I had 2 speedlights and a large reflector and some phottix odins.
I only had about 5 mins to setup and about 20 mins to shoot

since they were wearing high visability clothing with reflector strips direct hard light was out so i made myself a windproof softbox  the silver side of the reflector is hung over the saftey cage so the whole back behind the lights is silver refelector thats the translucent insert scrim which just happens to fit perfectly to fill the back of a prado 

i adjusted the position of the lights (they are just lying down ontop of my camera bag behind the scrim) after this shot moved them back and spread out a bit i just pulled the highlights down 100% to show the speedlights better


----------



## Cptn Rigo (Aug 31, 2012)

Nice!!!

Can you share some of the images?


----------



## wickidwombat (Aug 31, 2012)

here's a couple of the shots, group shot and envirnmental portrait

also the flash is in ettl with +3 EC dialled into the flash on the odin
1Dmk3 with 24-105 f4L f9 @ 1/200 sec iso 100


----------



## iris chrome (Aug 31, 2012)

Nice!! 

What was position of your "flash box" (aka car) during the shoot?

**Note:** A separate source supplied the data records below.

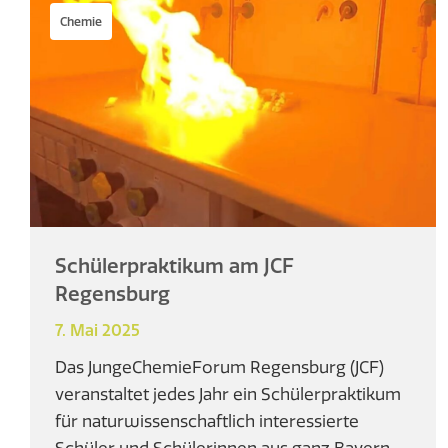
Chemie
Schülerpraktikum am JCF
Regensburg
7. Mai 2025
Das JungeChemieForum Regensburg (JCF)
veranstaltet jedes Jahr ein Schülerpraktikum
für naturwissenschaftlich interessierte
Schüler und Schülerinnen aus ganz Bayern.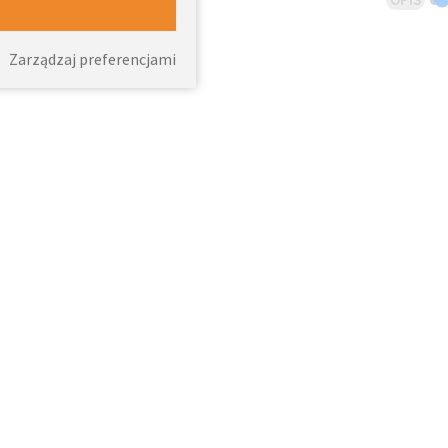
Zarządzaj preferencjami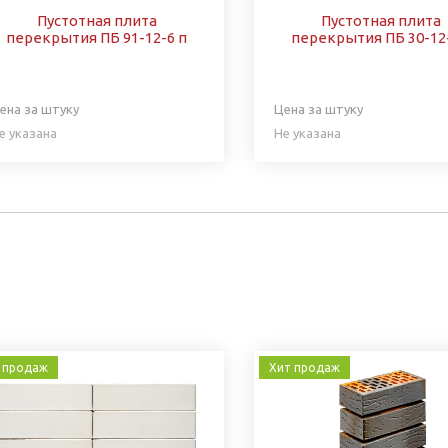
Пустотная плита
Пустотная плита
перекрытия ПБ 91-12-6 п
перекрытия ПБ 30-12
ена за штуку
Цена за штуку
е указана
Не указана
 продаж
Хит продаж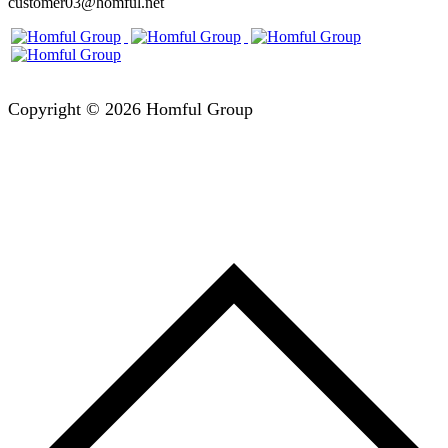
customer03@homful.net
Copyright © 2026 Homful Group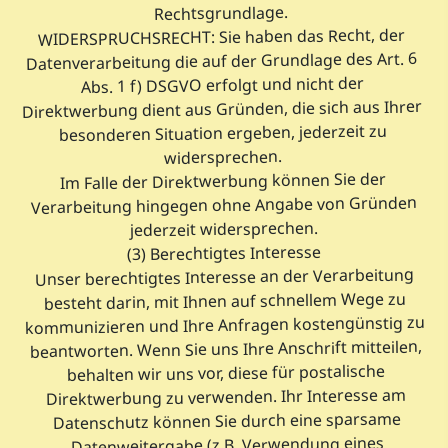
Rechtsgrundlage.
WIDERSPRUCHSRECHT: Sie haben das Recht, der
Datenverarbeitung die auf der Grundlage des Art. 6
Abs. 1 f) DSGVO erfolgt und nicht der
Direktwerbung dient aus Gründen, die sich aus Ihrer
besonderen Situation ergeben, jederzeit zu
widersprechen.
Im Falle der Direktwerbung können Sie der
Verarbeitung hingegen ohne Angabe von Gründen
jederzeit widersprechen.
(3) Berechtigtes Interesse
Unser berechtigtes Interesse an der Verarbeitung
besteht darin, mit Ihnen auf schnellem Wege zu
kommunizieren und Ihre Anfragen kostengünstig zu
beantworten. Wenn Sie uns Ihre Anschrift mitteilen,
behalten wir uns vor, diese für postalische
Direktwerbung zu verwenden. Ihr Interesse am
Datenschutz können Sie durch eine sparsame
Datenweitergabe (z.B. Verwendung eines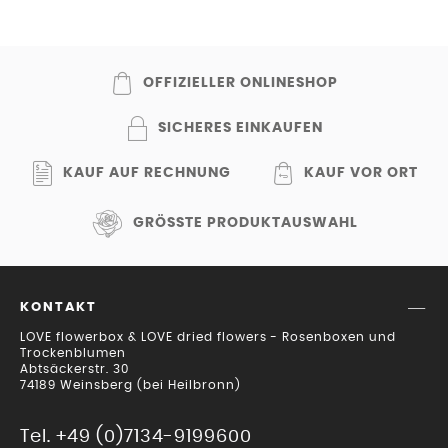
OFFIZIELLER ONLINESHOP
SICHERES EINKAUFEN
KAUF AUF RECHNUNG
KAUF VOR ORT
GRÖSSTE PRODUKTAUSWAHL
KONTAKT
LOVE flowerbox & LOVE dried flowers - Rosenboxen und
Trockenblumen
Abtsäckerstr. 30
74189 Weinsberg (bei Heilbronn)
Tel. +49 (0)7134-9199600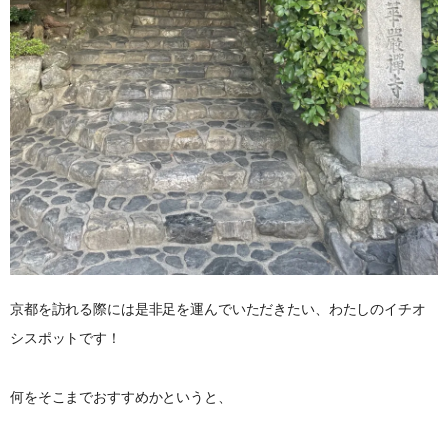
京都を訪れる際には是非足を運んでいただきたい、わたしのイチオ
シスポットです！
何をそこまでおすすめかというと、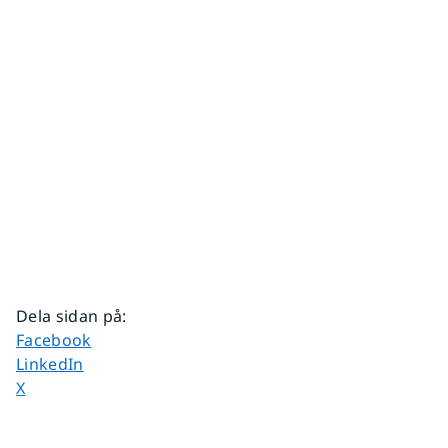
Dela sidan på
:
Dela sidan på
Facebook
Dela sidan på
LinkedIn
Dela sidan på
X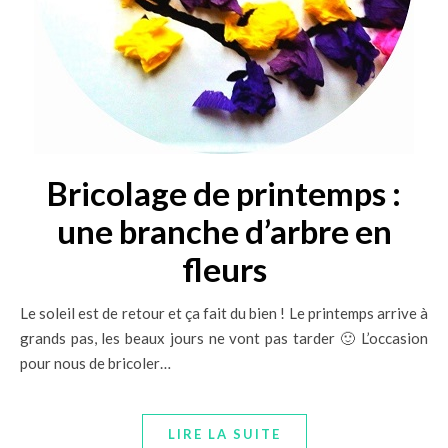
Bricolage de printemps :
une branche d’arbre en
fleurs
Le soleil est de retour et ça fait du bien ! Le printemps arrive à
grands pas, les beaux jours ne vont pas tarder 🙂 L’occasion
pour nous de bricoler…
LIRE LA SUITE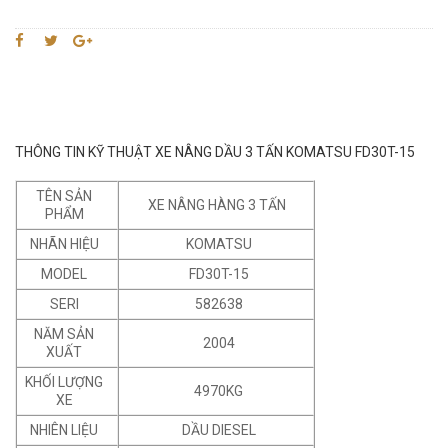
THÔNG TIN KỸ THUẬT XE NÂNG DẦU 3 TẤN KOMATSU FD30T-15
TÊN SẢN
XE NÂNG HÀNG 3 TẤN
PHẨM
NHÃN HIỆU
KOMATSU
MODEL
FD30T-15
SERI
582638
NĂM SẢN
2004
XUẤT
KHỐI LƯỢNG
4970KG
XE
NHIÊN LIỆU
DẦU DIESEL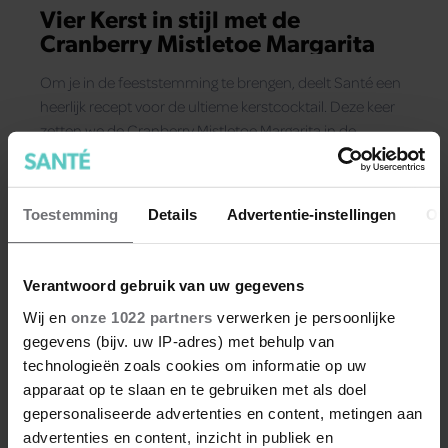
Vier Kerst in stijl met de
Cranberry Mistletoe Margarita
Om je in de feeststemming te brengen, deelt Santé een
heerlijk recept voor de ultieme kerstcocktail. Deze keer
zetten we de Cranberry Mistletoe Margarita in de
spotlight!
Toestemming
Details
Advertentie-instellingen
Ov
Verantwoord gebruik van uw gegevens
Wij en
onze 1022 partners
verwerken je persoonlijke
gegevens (bijv. uw IP-adres) met behulp van
technologieën zoals cookies om informatie op uw
apparaat op te slaan en te gebruiken met als doel
gepersonaliseerde advertenties en content, metingen aan
advertenties en content, inzicht in publiek en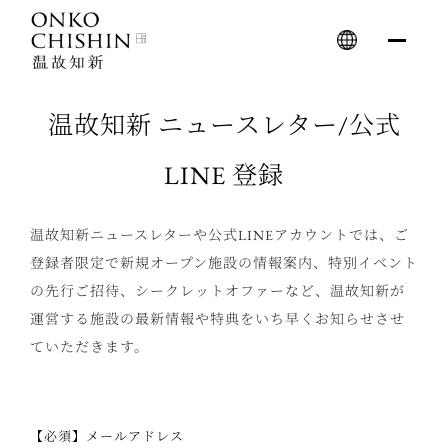
Skip
to
content
温故知新 ニュースレター/公式
LINE 登録
温故知新ニュースレターや公式LINEアカウントでは、ご
登録者限定で新規オープン施設の情報案内、特別イベント
の先行ご招待、シークレットオファーなど、温故知新が
運営する施設の最新情報や特典をいち早くお知らせさせ
ていただきます。
【必須】メールアドレス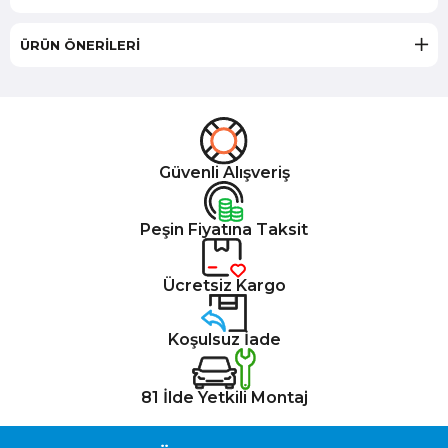
ÜRÜN ÖNERILERI
Güvenli Alışveriş
Peşin Fiyatına Taksit
Ücretsiz Kargo
Koşulsuz İade
81 İlde Yetkili Montaj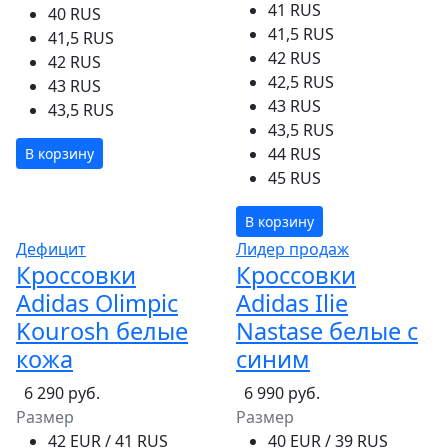
41 RUS
40 RUS
41,5 RUS
41,5 RUS
42 RUS
42 RUS
42,5 RUS
43 RUS
43 RUS
43,5 RUS
43,5 RUS
44 RUS
В корзину
45 RUS
В корзину
Дефицит
Лидер продаж
Кроссовки
Кроссовки
Adidas Olimpic
Adidas Ilie
Kourosh белые
Nastase белые с
кожа
синим
6 290 руб.
6 990 руб.
Размер
Размер
42 EUR / 41 RUS
40 EUR / 39 RUS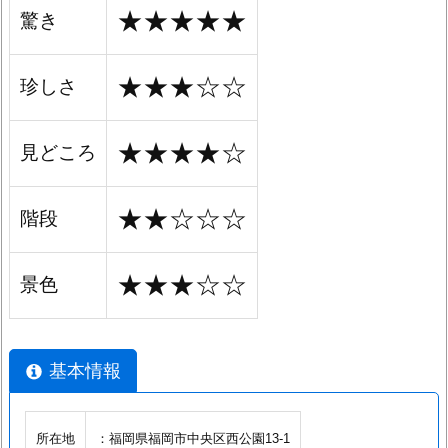
★★★★★
驚き
★★★☆☆
珍しさ
★★★★☆
見どころ
★★☆☆☆
階段
★★★☆☆
景色
基本情報
所在地
：福岡県福岡市中央区西公園13-1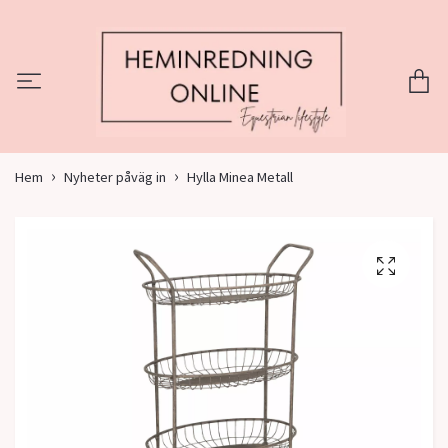
Hem
Nyheter påväg in
Hylla Minea Metall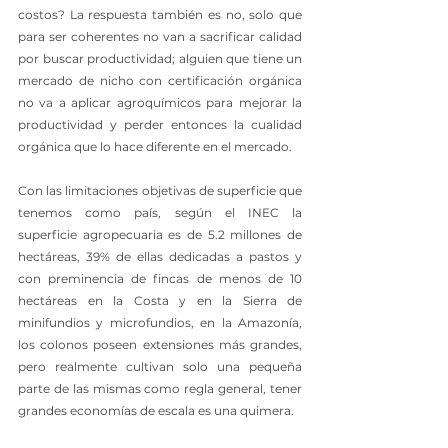
costos? La respuesta también es no, solo que 
para ser coherentes no van a sacrificar calidad 
por buscar productividad; alguien que tiene un 
mercado de nicho con certificación orgánica 
no va a aplicar agroquímicos para mejorar la 
productividad y perder entonces la cualidad 
orgánica que lo hace diferente en el mercado.
Con las limitaciones objetivas de superficie que 
tenemos como país, según el INEC la 
superficie agropecuaria es de 5.2 millones de 
hectáreas, 39% de ellas dedicadas a pastos y 
con preminencia de fincas de menos de 10 
hectáreas en la Costa y en la Sierra de 
minifundios y microfundios, en la Amazonía, 
los colonos poseen extensiones más grandes, 
pero realmente cultivan solo una pequeña 
parte de las mismas como regla general, tener 
grandes economías de escala es una quimera.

I'm guessing slightly camera left but could be wrong.


----------



## wickidwombat (Aug 31, 2012)

Yep slightly camera left the group shot I was standing on it so the light was below and to my left


----------



## Trevor (Aug 31, 2012)

Success!


----------



## Rienzphotoz (Aug 31, 2012)

Brilliant idea and EXCELLENT ... I take a lot of photos of crew form our onshore/offshore drilling rigs, so I can understand how challenging it is to take a photo during mid day with all their high visibility reflective stripes ... but I never thought of your brilliant idea ... I am gonna try it next time and post them on this thread (most like end of October as it way too hot right now here in the middle east) ... you are not gonna sue me for using your idea are you? ;D


----------



## wickidwombat (Aug 31, 2012)

Hahaha I'm not apple if I was worried about people using the idea I would not have posted it  
Anyway I came up with the idea mainly from reading alot of joe McNally stuff while I don't think he did this he does come up with interesting and creative solutions which is kind of my inspiration for being able to do the same


----------



## Rienzphotoz (Aug 31, 2012)

wickidwombat said:


> Hahaha I'm not apple if I was worried about people using the idea I would not have posted it
> Anyway I came up with the idea mainly from reading alot of joe McNally stuff while I don't think he did this he does come up with interesting and creative solutions which is kind of my inspiration for being able to do the same


Yeah Joe McNally is awesome ... it was because of him I subscribed to Kelbytraining ... a few months ago I sent an email to Joe McNally to convey what I thought of his good work ... to my surprise he actaully replied ... that was pretty special.


----------



## revup67 (Sep 9, 2012)

Wiki..this is ingenious of course coming from you and Joe I would not expect anything less. Which McNally are you reading? I'm currently reviewing his video course on working with one light

Did you ever use the FTP? could use some of your McNally stuff


----------